The Khait or Hoit landslide occurred on July 10, 1949, in the Hoit district in the Gharm Oblast in the Tajik Soviet Socialist Republic, then part of the Soviet Union. 'Khait' is a transliteration from Хаит; the local modern spelling is Hoit (Ҳоит).

The landslide was triggered by the 1949 Khait earthquake and buried 33 villages and has by some estimates killed 28,000 people. News of the landslide was not publicly revealed by the government and details of the disaster were not revealed until after the fall of the Soviet Union. A marble statue of a woman with her head and hands lowered and an expression of grief was later erected at the site.

==Earthquake==
The earthquake occurred at 09:45 local time on 10 July 1949. It had an estimated magnitude of . It triggered hundreds of landslides throughout the epicentral area. Most of the landslides occurred along the sides of the Yasman River valley, a tributary of the Surkhob River, caused by the failure of unconsolidated loess deposits. The largest single failure was the Khait landslide.
==The Khait landslide==
This landslide began with the failure of a large mass of rock high on the western flank of Chokrak Mountain above the village of Khait. The rock mass began to travel to the northwest as a rockslide into the Obi-Khaus-Dara valley. Much of the debris flow material was deposited before the slide reached the valley bottom, but the frontal part of the slide began increasingly to incorporate loess material and to accelerate. This flow continued down the valley floor for more than another 4,000 m, despite the relatively low slope (3.6°). The flow broadened as it reached the main Obi-Kabud River valley, sweeping through part of Khait, crossing the river, before climbing a 25 m high terrace on the river's western bank and continuing a further 700 m, overwhelming the village of Khisorak.

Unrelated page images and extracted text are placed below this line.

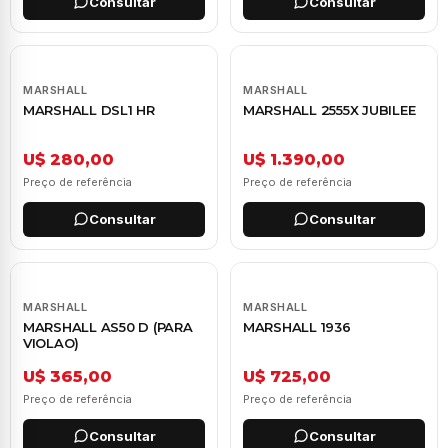
Consultar
Consultar
MARSHALL
MARSHALL
MARSHALL DSL1 HR
MARSHALL 2555X JUBILEE
U$ 280,00
U$ 1.390,00
Preço de referência
Preço de referência
Consultar
Consultar
MARSHALL
MARSHALL
MARSHALL AS50 D (PARA
MARSHALL 1936
VIOLAO)
U$ 365,00
U$ 725,00
Preço de referência
Preço de referência
Consultar
Consultar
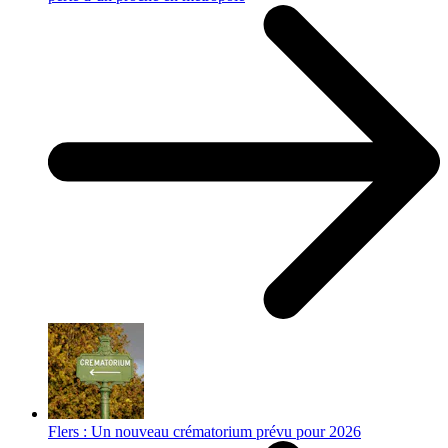
Flers : Un nouveau crématorium prévu pour 2026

The volume of the initial rockfall has been estimated as 54 million cubic metres (MCM), expanding to about 65 MCM as it broke up. The final volume of the landslide is estimated to be about 75 MCM, consistent with a volume of 10 MCM of loess material becoming entrained.

The total distance travelled by the flowslide is 7.4 km. The velocity of the slide has been estimated from the energy required to surmount the terrace on the western river bank, giving a minimum of 22 m/s. This compares with the reported delay of 3 to 4 minutes between the earthquake and the destruction of Khit, which suggests an overall velocity of 26 m/s.

==Casualties==
Published estimates for the death toll from the earthquake vary greatly between 5,000 and more than 29,000. There are no official contemporary records as information about major disasters was suppressed during Stalin's leadership. It is also unclear whether these figures refer to all those killed as a result of the earthquake, or only those caused by the Khait landslide. Estimates based on likely population densities in the two settlements that suffered the most damage, Khait and Khisorak, suggest that only about 800 people are likely to have died directly as a result of the landslide.